YOUR INSTRUCTIONS:
Only one stretch of the listing below is wanted. Begin at the line that has "This paper studies", stop after the line that has "1) Order of", and repeat every line in between exactly.

SUPPLIED INFORMATION:
■ ■ ■ ■ ■ ■ ■

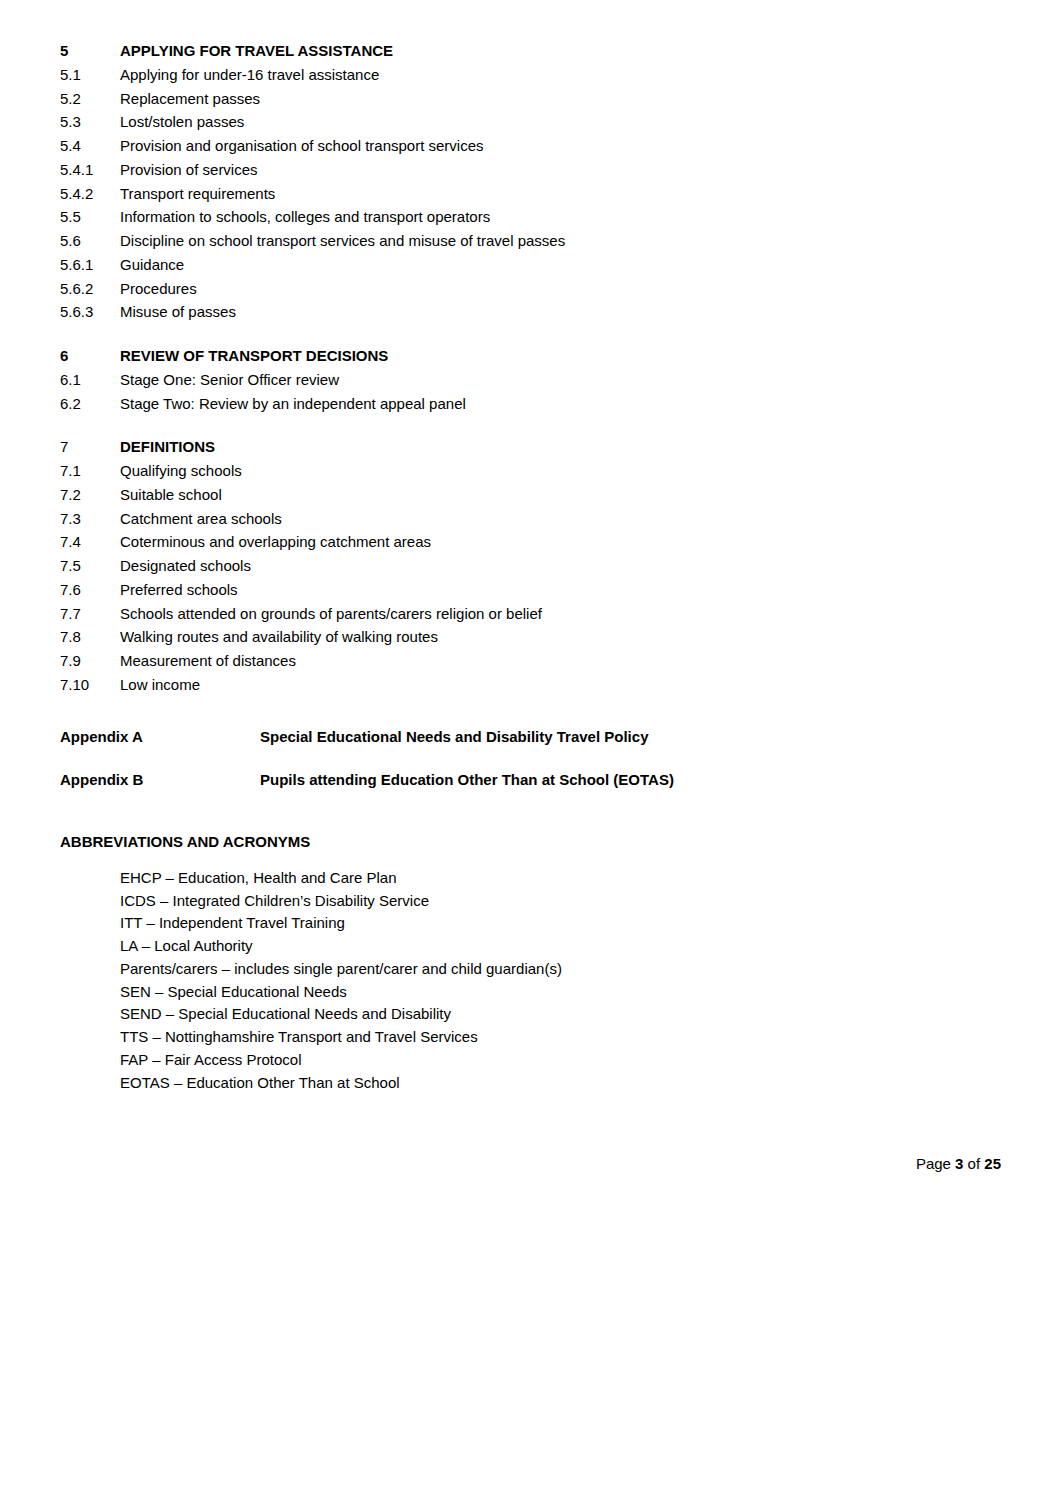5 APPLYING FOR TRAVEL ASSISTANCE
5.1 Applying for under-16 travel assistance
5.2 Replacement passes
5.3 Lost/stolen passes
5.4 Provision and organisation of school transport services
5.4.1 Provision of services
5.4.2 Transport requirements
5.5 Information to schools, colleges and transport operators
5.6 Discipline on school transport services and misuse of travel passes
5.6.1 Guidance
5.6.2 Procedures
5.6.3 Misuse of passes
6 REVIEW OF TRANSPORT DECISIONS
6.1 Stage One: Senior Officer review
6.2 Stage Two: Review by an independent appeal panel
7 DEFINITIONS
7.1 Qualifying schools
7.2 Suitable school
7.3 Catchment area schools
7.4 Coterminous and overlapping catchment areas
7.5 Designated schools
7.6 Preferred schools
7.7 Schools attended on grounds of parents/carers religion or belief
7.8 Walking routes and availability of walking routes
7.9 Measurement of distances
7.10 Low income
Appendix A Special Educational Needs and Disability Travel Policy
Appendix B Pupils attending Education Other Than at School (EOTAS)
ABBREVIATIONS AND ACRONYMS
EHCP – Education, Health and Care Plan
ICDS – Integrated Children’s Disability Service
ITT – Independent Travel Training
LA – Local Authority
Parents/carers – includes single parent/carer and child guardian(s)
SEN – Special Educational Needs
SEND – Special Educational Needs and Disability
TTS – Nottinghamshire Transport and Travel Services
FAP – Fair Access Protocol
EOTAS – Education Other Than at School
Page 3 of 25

■ ■ ■ ■ ■ ■ ■

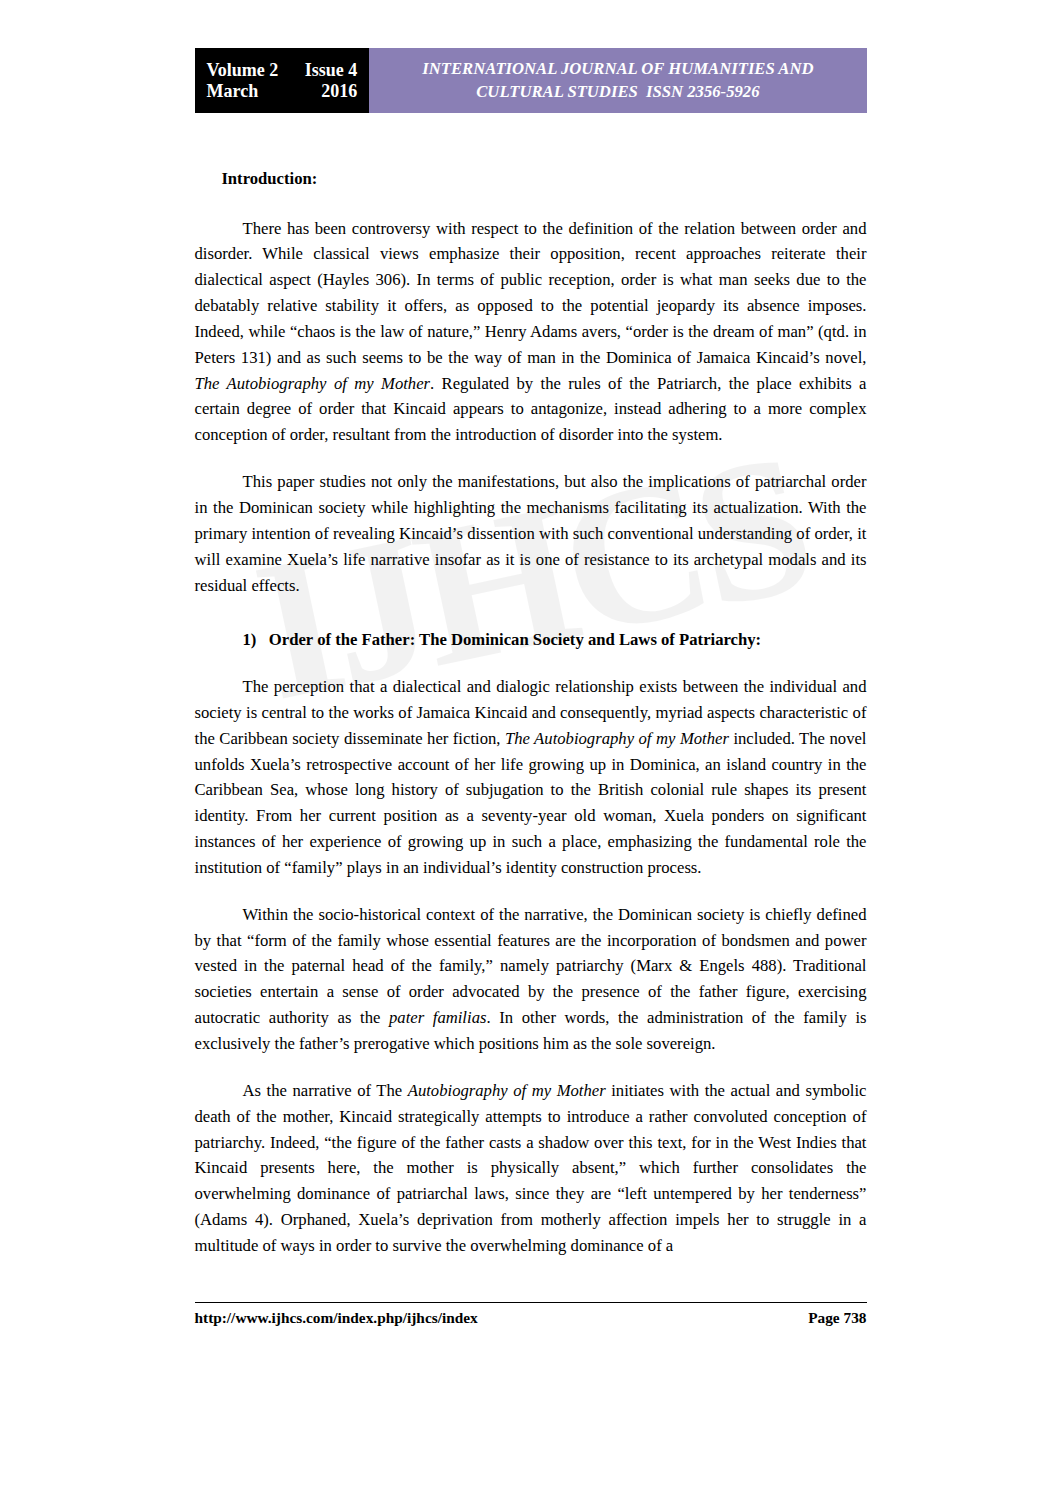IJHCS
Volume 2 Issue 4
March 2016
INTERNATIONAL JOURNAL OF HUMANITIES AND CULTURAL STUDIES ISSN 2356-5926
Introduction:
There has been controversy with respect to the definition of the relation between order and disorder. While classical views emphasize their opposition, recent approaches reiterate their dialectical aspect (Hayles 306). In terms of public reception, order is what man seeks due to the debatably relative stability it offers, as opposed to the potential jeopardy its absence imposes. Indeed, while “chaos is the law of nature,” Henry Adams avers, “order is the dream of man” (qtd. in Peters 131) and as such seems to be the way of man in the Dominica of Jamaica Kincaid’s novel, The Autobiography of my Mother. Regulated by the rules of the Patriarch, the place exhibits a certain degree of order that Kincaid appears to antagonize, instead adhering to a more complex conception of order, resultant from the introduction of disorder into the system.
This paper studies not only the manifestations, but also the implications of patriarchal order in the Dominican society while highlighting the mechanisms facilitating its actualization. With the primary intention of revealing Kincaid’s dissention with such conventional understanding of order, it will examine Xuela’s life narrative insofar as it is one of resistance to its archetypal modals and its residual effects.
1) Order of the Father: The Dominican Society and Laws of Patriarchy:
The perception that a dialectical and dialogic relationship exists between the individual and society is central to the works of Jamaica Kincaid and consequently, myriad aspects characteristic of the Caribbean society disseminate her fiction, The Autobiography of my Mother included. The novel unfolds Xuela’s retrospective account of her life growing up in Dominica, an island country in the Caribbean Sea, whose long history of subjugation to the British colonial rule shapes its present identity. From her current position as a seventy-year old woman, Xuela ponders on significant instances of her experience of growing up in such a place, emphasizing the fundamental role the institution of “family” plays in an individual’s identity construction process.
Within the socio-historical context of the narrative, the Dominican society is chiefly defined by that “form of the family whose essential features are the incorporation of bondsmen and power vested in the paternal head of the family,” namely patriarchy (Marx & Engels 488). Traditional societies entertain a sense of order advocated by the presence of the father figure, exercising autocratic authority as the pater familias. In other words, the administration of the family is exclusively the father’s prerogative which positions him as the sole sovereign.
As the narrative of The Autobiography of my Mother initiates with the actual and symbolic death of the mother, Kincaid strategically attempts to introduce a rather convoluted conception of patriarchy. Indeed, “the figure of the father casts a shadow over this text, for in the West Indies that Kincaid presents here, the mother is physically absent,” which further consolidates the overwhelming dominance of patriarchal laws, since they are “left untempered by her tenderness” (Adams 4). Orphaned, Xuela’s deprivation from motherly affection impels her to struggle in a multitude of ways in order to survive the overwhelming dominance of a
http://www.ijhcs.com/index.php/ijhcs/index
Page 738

■ ■ ■ ■ ■ ■ ■

TASK OUTPUT:
This paper studies not only the manifestations, but also the implications of patriarchal order in the Dominican society while highlighting the mechanisms facilitating its actualization. With the primary intention of revealing Kincaid’s dissention with such conventional understanding of order, it will examine Xuela’s life narrative insofar as it is one of resistance to its archetypal modals and its residual effects.
1) Order of the Father: The Dominican Society and Laws of Patriarchy:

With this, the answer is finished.